**Requirement:**
Rewrite the lines below as a numbered list with no blank lines, and leave the pictures out of your answer.
══ Data supplied
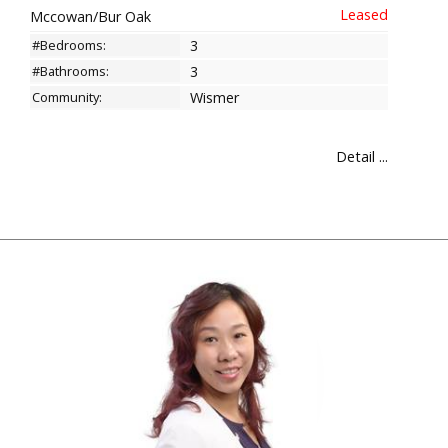
Mccowan/Bur Oak
#Bedrooms:
3
#Bathrooms:
3
Community:
Wismer
Detail ...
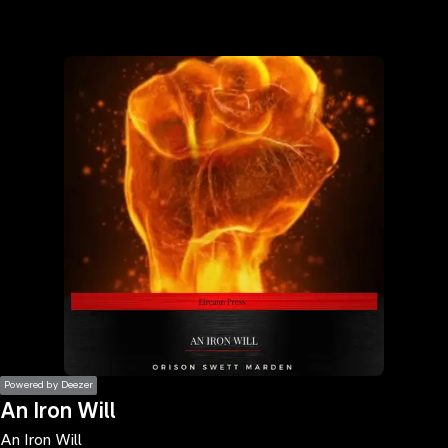
the
h page
 main
nt
the
ibility
ment
Powered by Deezer
An Iron Will
An Iron Will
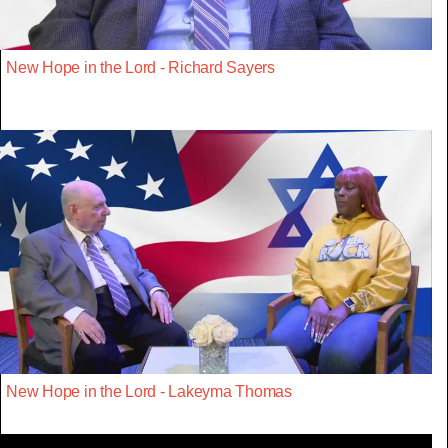
New Hope in the Lord - Richard Sayers
New Hope in the Lord - Lakeyma Thomas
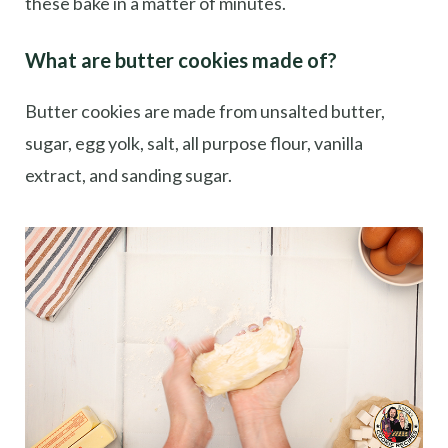
these bake in a matter of minutes.
What are butter cookies made of?
Butter cookies are made from unsalted butter,
sugar, egg yolk, salt, all purpose flour, vanilla
extract, and sanding sugar.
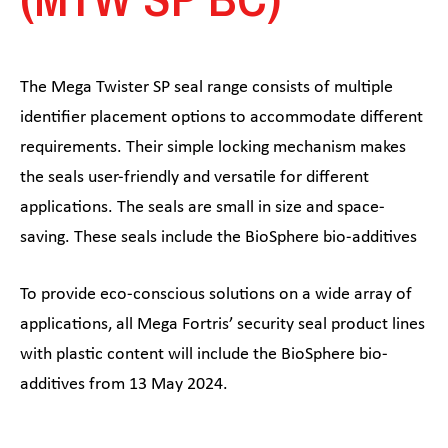
The Mega Twister SP seal range consists of multiple
identifier placement options to accommodate different
requirements. Their simple locking mechanism makes
the seals user-friendly and versatile for different
applications. The seals are small in size and space-
saving. These seals include the BioSphere bio-additives
To provide eco-conscious solutions on a wide array of
applications, all Mega Fortris’ security seal product lines
with plastic content will include the BioSphere bio-
additives from 13 May 2024.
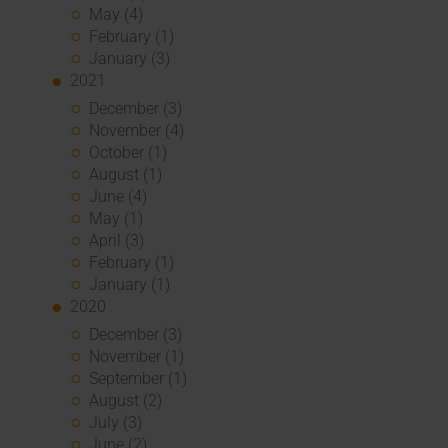
May (4)
February (1)
January (3)
2021
December (3)
November (4)
October (1)
August (1)
June (4)
May (1)
April (3)
February (1)
January (1)
2020
December (3)
November (1)
September (1)
August (2)
July (3)
June (2)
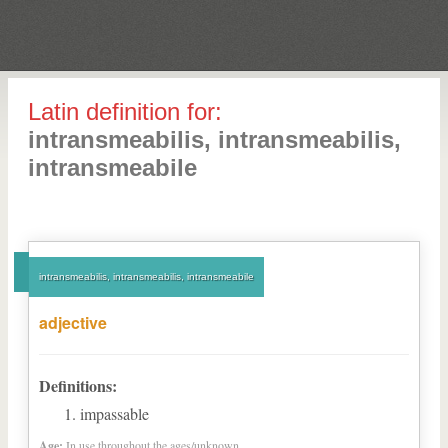
Latin definition for:
intransmeabilis, intransmeabilis,
intransmeabile
intransmeabilis, intransmeabilis, intransmeabile
adjective
Definitions:
impassable
Age:
In use throughout the ages/unknown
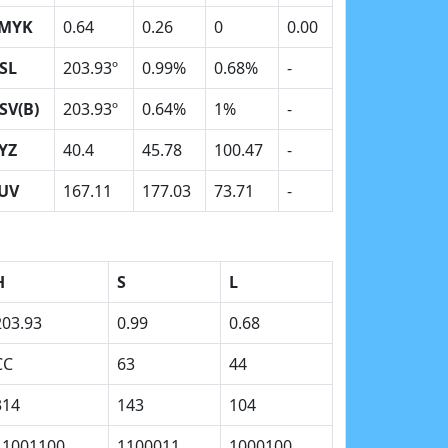
MYK
0.64
0.26
0
0.00
SL
203.93º
0.99%
0.68%
-
SV(B)
203.93º
0.64%
1%
-
YZ
40.4
45.78
100.47
-
UV
167.11
177.03
73.71
-
H
S
L
203.93
0.99
0.68
CC
63
44
314
143
104
11001100
1100011
1000100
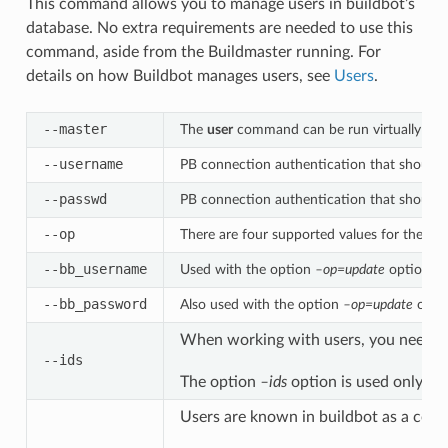
This command allows you to manage users in buildbot’s
database. No extra requirements are needed to use this
command, aside from the Buildmaster running. For
details on how Buildbot manages users, see
Users
.
--master
The
user
command can be run virtually anyw
--username
PB connection authentication that should
--passwd
PB connection authentication that should
--op
There are four supported values for the op
--bb_username
Used with the option
–op=update
option, th
--bb_password
Also used with the option
–op=update
optio
When working with users, you need to b
--ids
The option
–ids
option is used only w
Users are known in buildbot as a colle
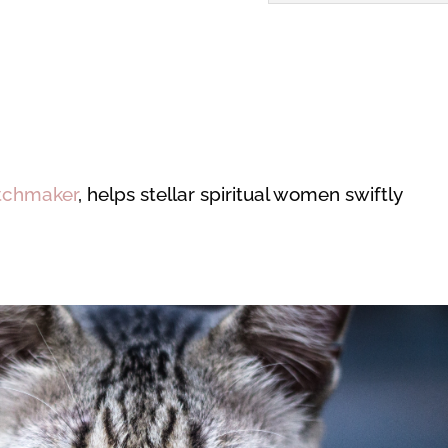
tchmaker
, helps stellar spiritual women swiftly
════
**Answer to the exercise:**
1. Mccowan/Bur Oak
2. #Bedrooms:
3. 3
4. #Bathrooms:
5. 3
6. Community:
7. Wismer
8. Detail ...
9. the
10. h page
11.  main
12. nt
13. the
14. ibility
15. ment
16. Powered by Deezer
17. An Iron Will
18. An Iron Will
19. New Hope in the Lord - Richard Sayers
20. New Hope in the Lord - Lakeyma Thomas
21. these bake in a matter of minutes.
22. What are butter cookies made of?
23. Butter cookies are made from unsalted butter,
24. sugar, egg yolk, salt, all purpose flour, vanilla
25. extract, and sanding sugar.
26. The Mega Twister SP seal range consists of multiple
27. identifier placement options to accommodate different
28. requirements. Their simple locking mechanism makes
29. the seals user-friendly and versatile for different
30. applications. The seals are small in size and space-
31. saving. These seals include the BioSphere bio-additives
32. To provide eco-conscious solutions on a wide array of
33. applications, all Mega Fortris’ security seal product lines
34. with plastic content will include the BioSphere bio-
35. additives from 13 May 2024.
36. May (4)
37. February (1)
38. January (3)
39. 2021
40. December (3)
41. November (4)
42. October (1)
43. August (1)
44. June (4)
45. May (1)
46. April (3)
47. February (1)
48. January (1)
49. 2020
50. December (3)
51. November (1)
52. September (1)
53. August (2)
54. July (3)
55. June (2)
56. Latin definition for:
57. intransmeabilis, intransmeabilis,
58. intransmeabile
59. intransmeabilis, intransmeabilis, intransmeabile
60. adjective
61. Definitions:
62. impassable
63. Age:
64. In use throughout the ages/unknown
65. MYK
66. 0.64
67. 0.26
68. 0
69. 0.00
70. SL
71. 203.93º
72. 0.99%
73. 0.68%
74. -
75. SV(B)
76. 203.93º
77. 0.64%
78. 1%
79. -
80. YZ
81. 40.4
82. 45.78
83. 100.47
84. -
85. UV
86. 167.11
87. 177.03
88. 73.71
89. -
90. H
91. S
92. L
93. 203.93
94. 0.99
95. 0.68
96. CC
97. 63
98. 44
99. 314
100. 143
101. 104
102. 11001100
103. 1100011
104. 1000100
105. This command allows you to manage users in buildbot’s
106. database. No extra requirements are needed to use this
107. command, aside from the Buildmaster running. For
108. details on how Buildbot manages users, see
109. Users
110. .
111. --master
112. The
113. user
114. command can be run virtually anyw
115. --username
116. PB connection authentication that should
117. --passwd
118. PB connection authentication that should
119. --op
120. There are four supported values for the op
121. --bb_username
122. Used with the option
123. –op=update
124. option, th
125. --bb_password
126. Also used with the option
127. –op=update
128. optio
129. When working with users, you need to b
130. --ids
131. The option
132. –ids
133. option is used only w
134. Users are known in buildbot as a colle
135. tchmaker
136. , helps stellar spiritual women swiftly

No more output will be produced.